My father’s studio was already jam-packed with LPs, but Hildy and I kept making trips, and if Shalimar was around, she helped, too. When we got inside the apartment, we’d take the records out of the cartons and stack them on top of the bookcases as high as we could. The clutter didn’t bother my father; he just didn’t want us putting the records anywhere near sunlight or the radiator, or anyplace where they might be tripped on. Once we were done, we’d bring the empty cartons back down to the store to be refilled.
Hildy and I sorted through the records, making room in the front closet for our finds. While she set aside Beatles and Simon & Garfunkel albums, I found other treasures, like Prokofiev’s Symphony #5, the one whose second movement opened with that violin and clarinet dialogue they used as an introduction to the nighttime news. Finally, I had a copy.
Sometimes we’d open a box to find awful surprises—Herb Alpert and the Tijuana Brass; a Lesley Gore album with “It’s My Party” on it; an album by Perry Como, whom my father had always called Perry Coma because he was about as musically engaging as general anesthesia.

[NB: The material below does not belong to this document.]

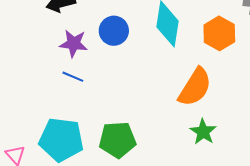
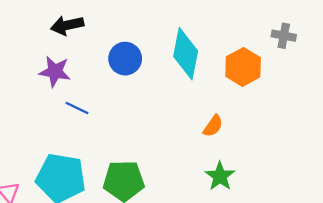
purple star: (74, 44) -> (55, 72), moved
orange semicircle: (195, 87) -> (213, 126), size x0.5

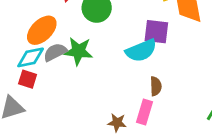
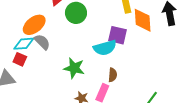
green star: (78, 51) -> (74, 68), moved
gray semicircle: (55, 52) -> (42, 42), turned 66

The few times I got to talk to Drew before taking the bus back to Stephanie’s, he sounded like a smaller version of himself. He didn’t like it at Plowshares. Most of the kids there were older than he was. He was trying to be brave, but I could tell he was scared, and I was glad he had some street smarts.
“I’m telling you, it’s the othe
r way!” my father grumbled as we rode north in the cab along Shattuck. We were going to see Mr. Hinge and had taken a cab so we wouldn’t be at the mercy of the bus schedule.
“It’s not,” Hildy assured him. “Mr. Hinge said Shattuck at Hearst, across from Oscar’s. I wrote it down right here on this piece of paper.”
“Bullshit!” My father clutched the carton of Chesterfields he’d brought for Mr. Hinge. “It’s south of University,” he insisted. “We’ve overshot!”
“Dad, calm down,” I put in, worried about what the cab driver thought of us and wondering why Hildy, as usual, didn’t seem embarrassed. According to Hildy, my father and Shalimar smoked grass every night after the phone call to Drew. Sometimes Hildy joined them. Hildy said in my father’s case, grass was a good idea, because it made him a lot calmer. Too bad the pot had apparently worn off.
“Look, Dad, there’s Oscar’s,” Hildy soothed. “Mr. Hinge said it was a brown-shingle with a bright green door. See it?”
My father folded a couple of bills from his pocket and handed them to the driver as the cab stopped. In spite of myself, I suddenly felt a wave of pity for my father. Just his folding the money with such self-assurance when we didn’t have any—it was almost dignified the way he did it, hurriedly, as if it were just part of being a man, as if nothing could be more obvious, when things were completely falling apart, than going to a lawyer with his daughters and taking a taxi instead of a bus. I was glad I was still a kid for now. I didn’t have to figure out what to do with plaid tobacco pouches or Italian operas that no one wanted. I didn’t have to find lawyers or figure out how much to tip cab drivers.
We were a few minutes late, but it didn’t seem to matter because Mr. Hinge was on the phone when we got there. There was barely room for the three of us in his airless office. My father took one dark wood chair with a curved back and Hildy and I shared the other one. The armrest kept poking into my back.